Start of Block

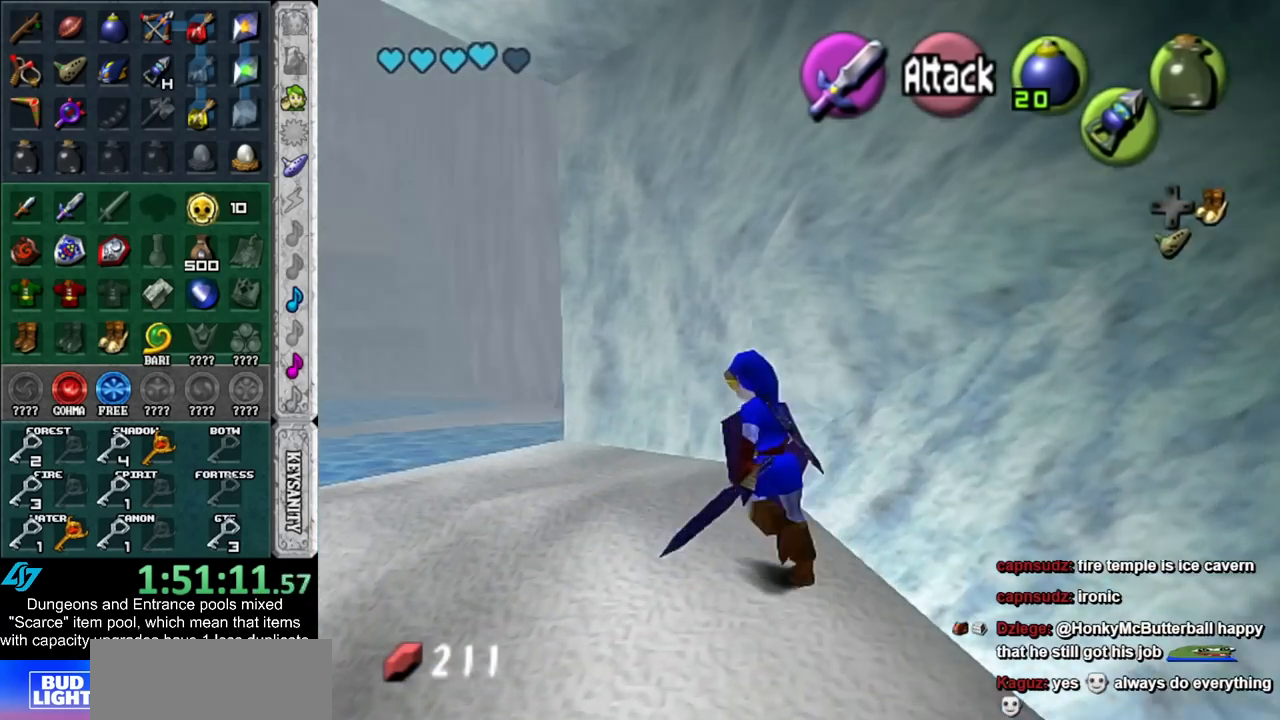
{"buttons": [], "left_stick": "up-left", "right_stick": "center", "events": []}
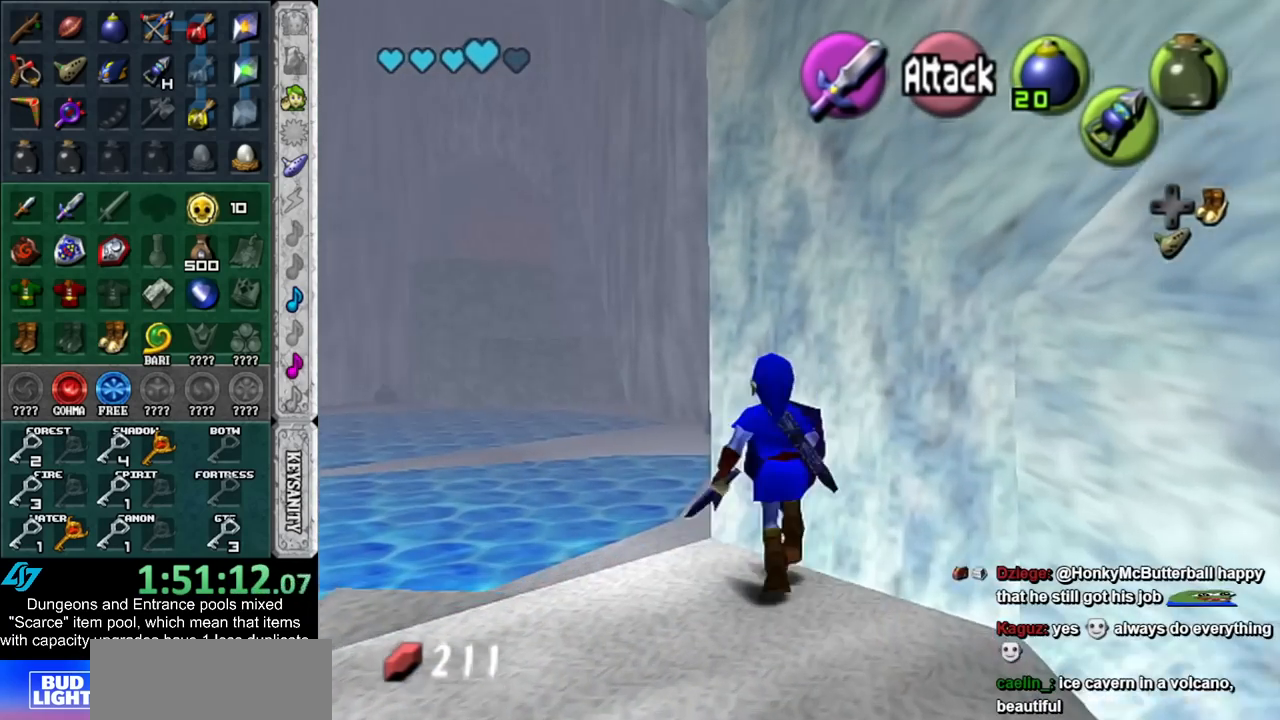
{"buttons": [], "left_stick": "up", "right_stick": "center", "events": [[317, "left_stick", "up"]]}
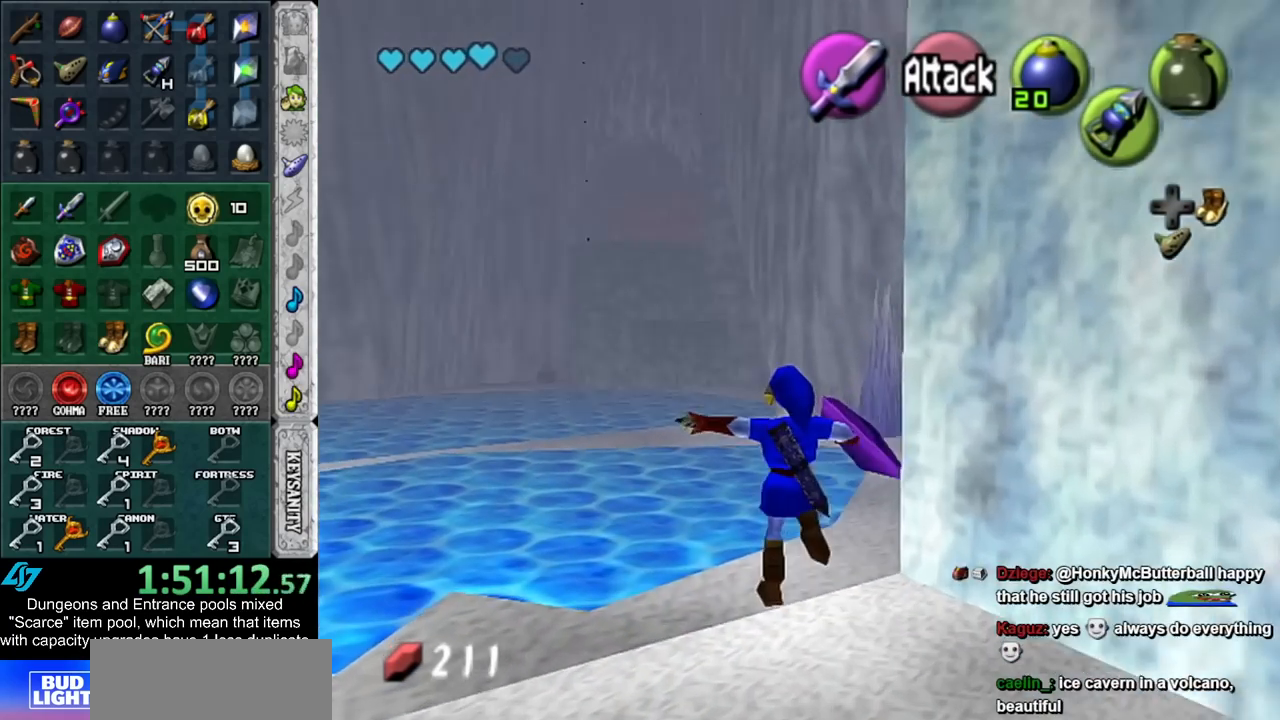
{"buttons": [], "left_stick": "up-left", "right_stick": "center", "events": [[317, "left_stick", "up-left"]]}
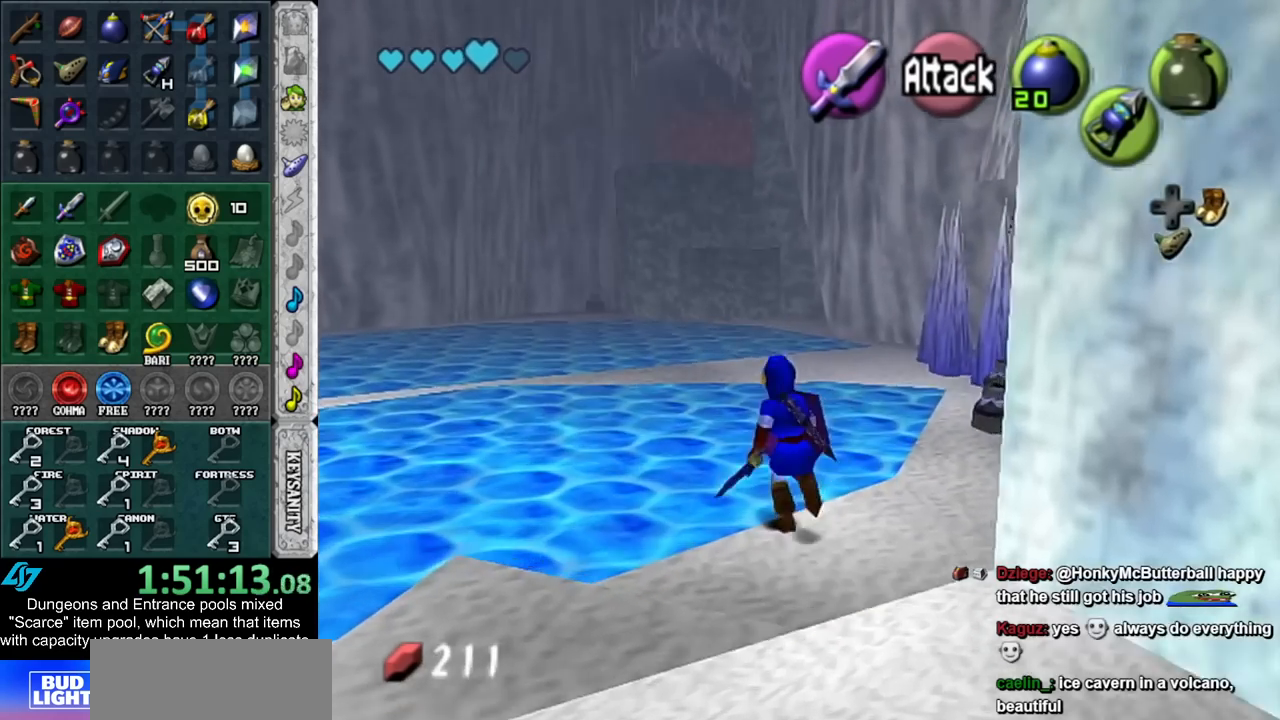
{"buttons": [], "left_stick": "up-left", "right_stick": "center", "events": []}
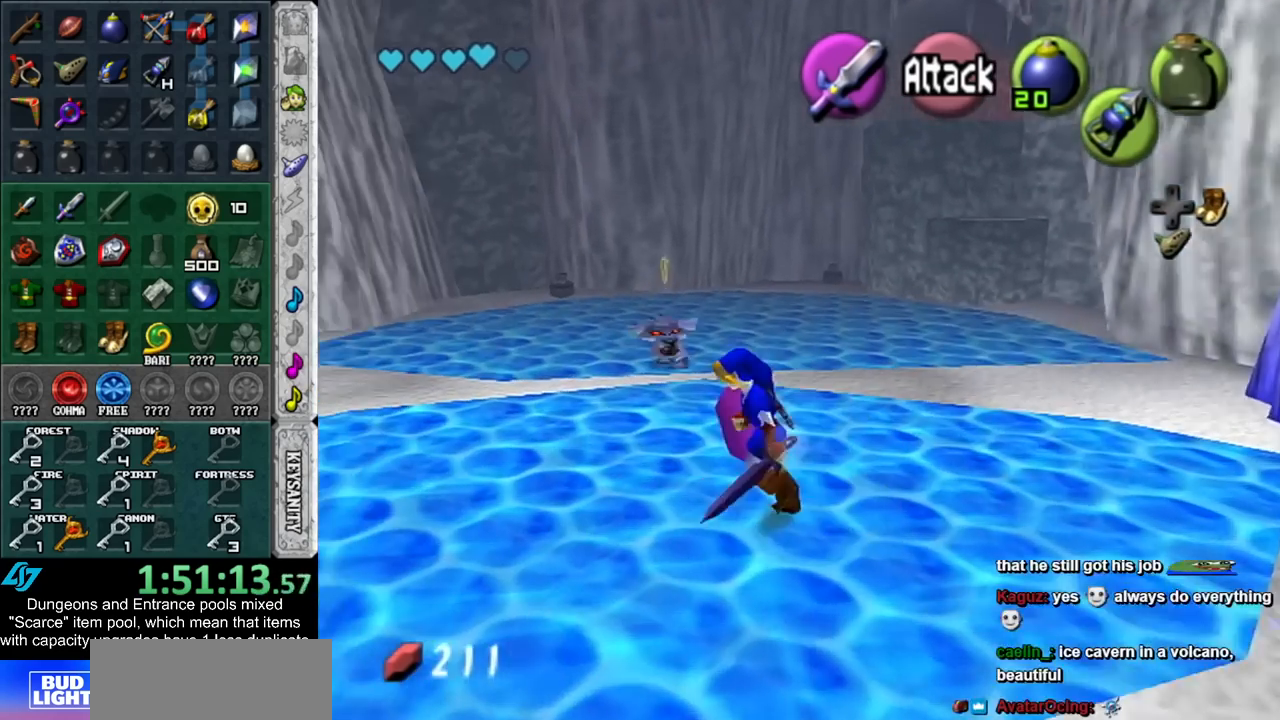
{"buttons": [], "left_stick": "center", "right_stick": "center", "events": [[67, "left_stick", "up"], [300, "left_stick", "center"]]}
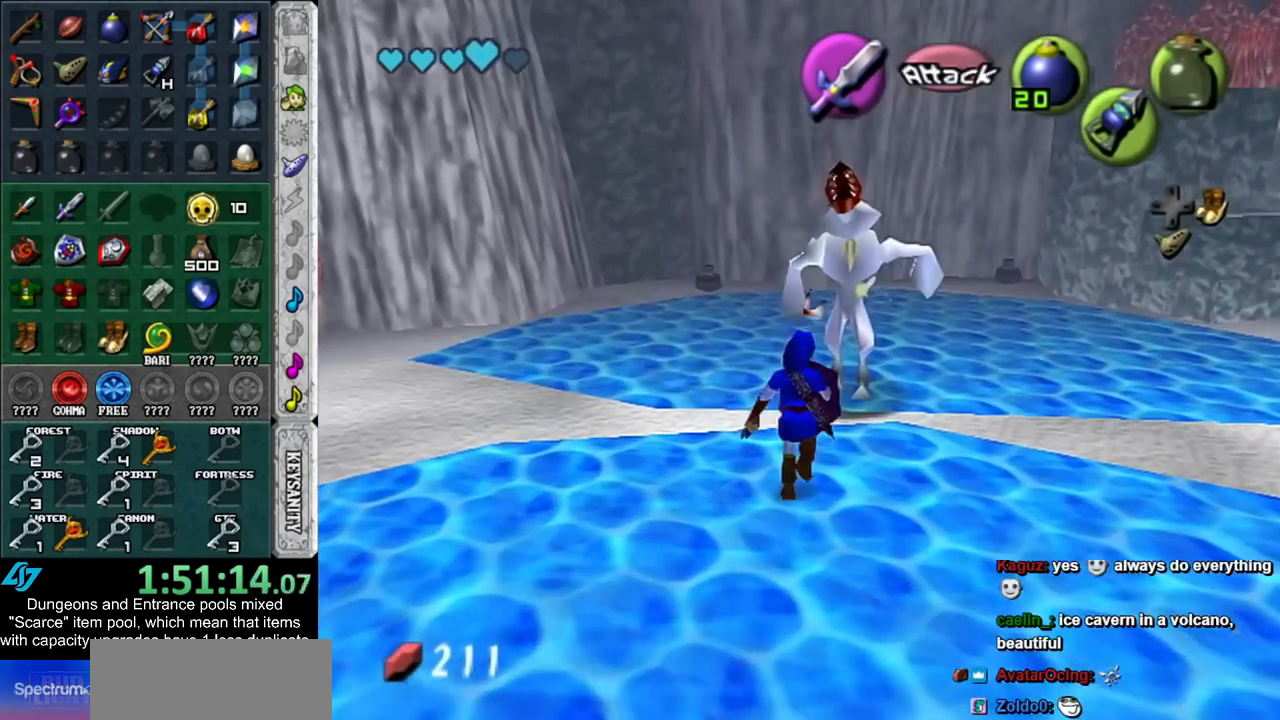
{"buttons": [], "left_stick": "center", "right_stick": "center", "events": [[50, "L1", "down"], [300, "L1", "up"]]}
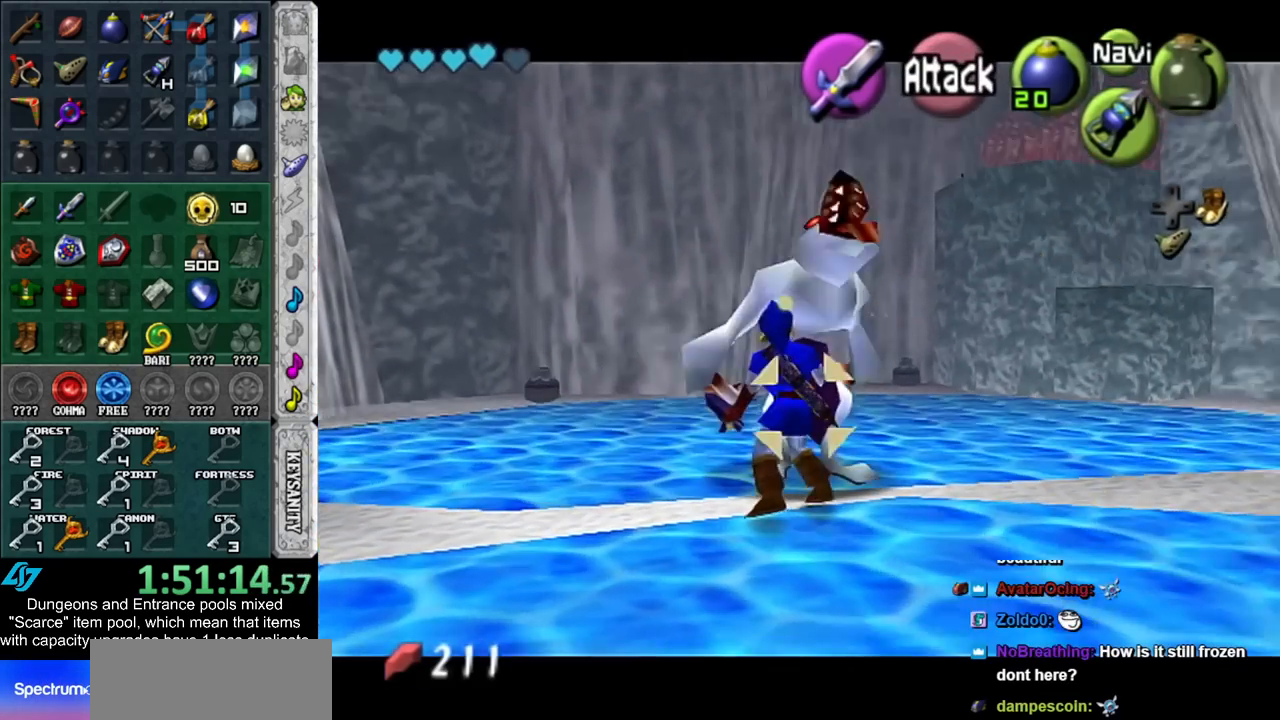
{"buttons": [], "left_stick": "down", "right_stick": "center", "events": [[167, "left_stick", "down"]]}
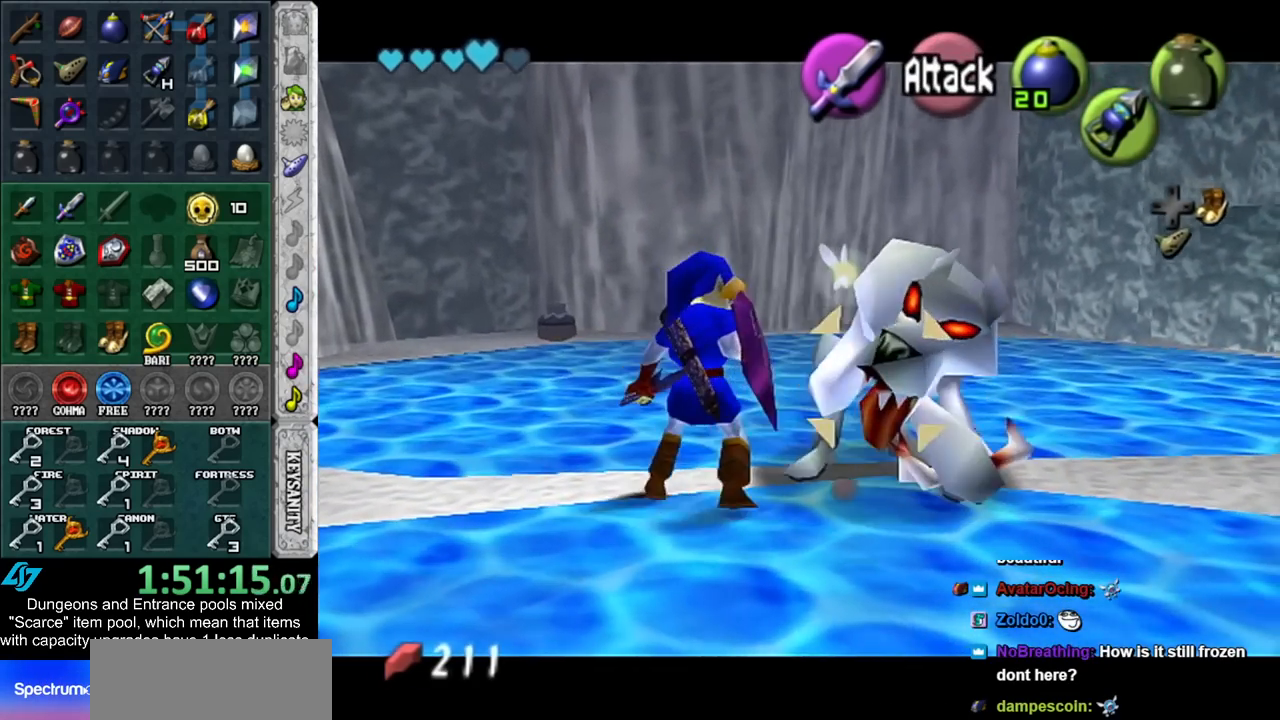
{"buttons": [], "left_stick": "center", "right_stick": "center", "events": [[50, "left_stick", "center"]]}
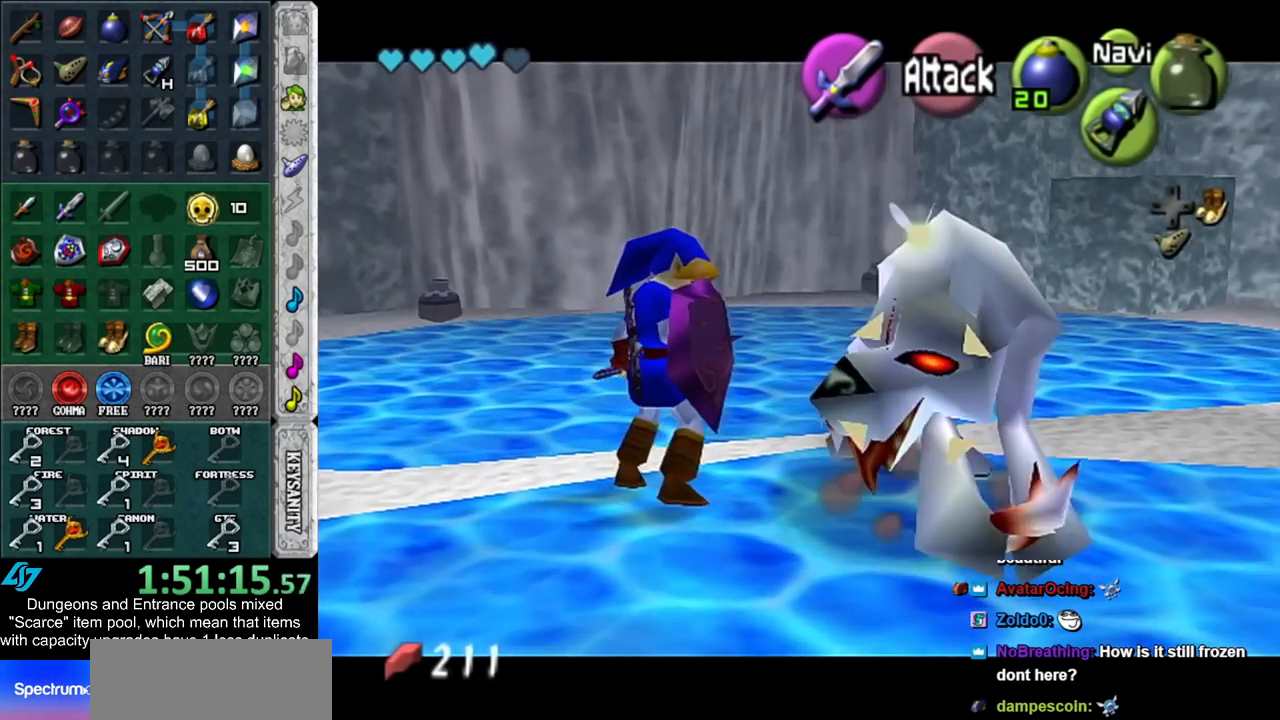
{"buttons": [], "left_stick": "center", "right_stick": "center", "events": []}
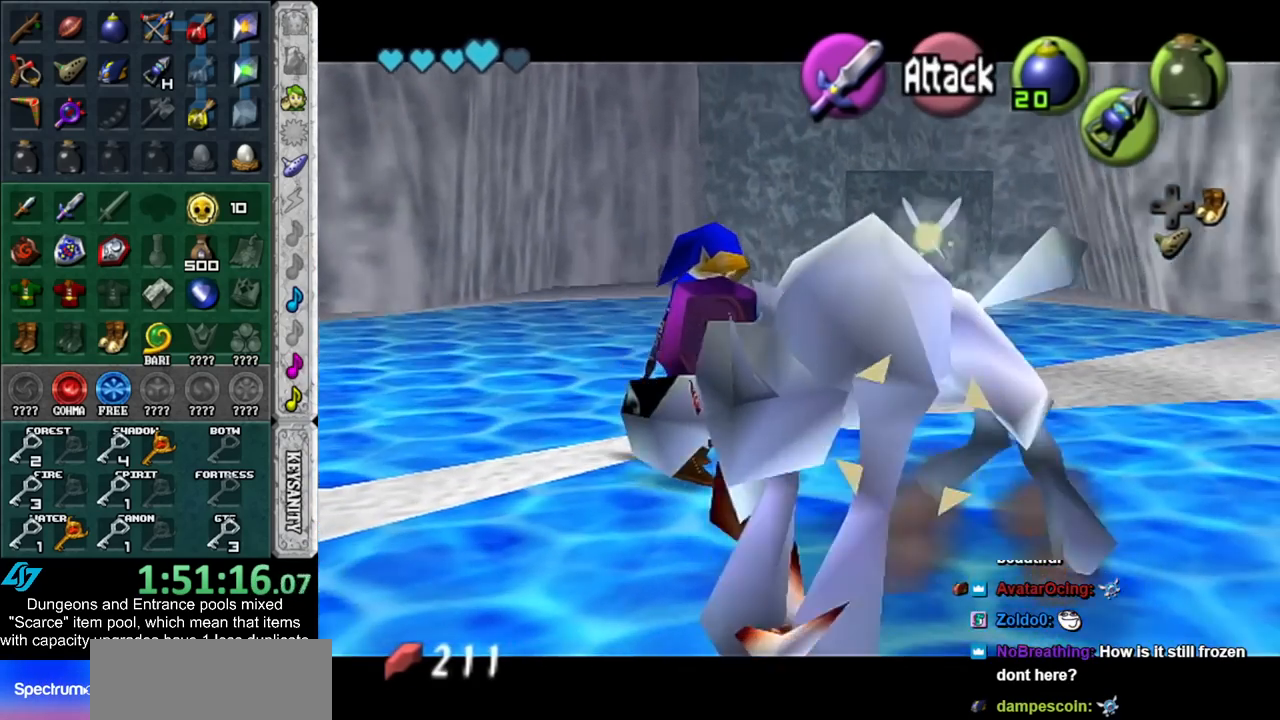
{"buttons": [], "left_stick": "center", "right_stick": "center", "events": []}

End of Block

Exercise goal:
Every line above should be copied exactly, apart from any pictures.

Solved exercise:
{"buttons": [], "left_stick": "up-left", "right_stick": "center", "events": []}
{"buttons": [], "left_stick": "up", "right_stick": "center", "events": [[317, "left_stick", "up"]]}
{"buttons": [], "left_stick": "up-left", "right_stick": "center", "events": [[317, "left_stick", "up-left"]]}
{"buttons": [], "left_stick": "up-left", "right_stick": "center", "events": []}
{"buttons": [], "left_stick": "center", "right_stick": "center", "events": [[67, "left_stick", "up"], [300, "left_stick", "center"]]}
{"buttons": [], "left_stick": "center", "right_stick": "center", "events": [[50, "L1", "down"], [300, "L1", "up"]]}
{"buttons": [], "left_stick": "down", "right_stick": "center", "events": [[167, "left_stick", "down"]]}
{"buttons": [], "left_stick": "center", "right_stick": "center", "events": [[50, "left_stick", "center"]]}
{"buttons": [], "left_stick": "center", "right_stick": "center", "events": []}
{"buttons": [], "left_stick": "center", "right_stick": "center", "events": []}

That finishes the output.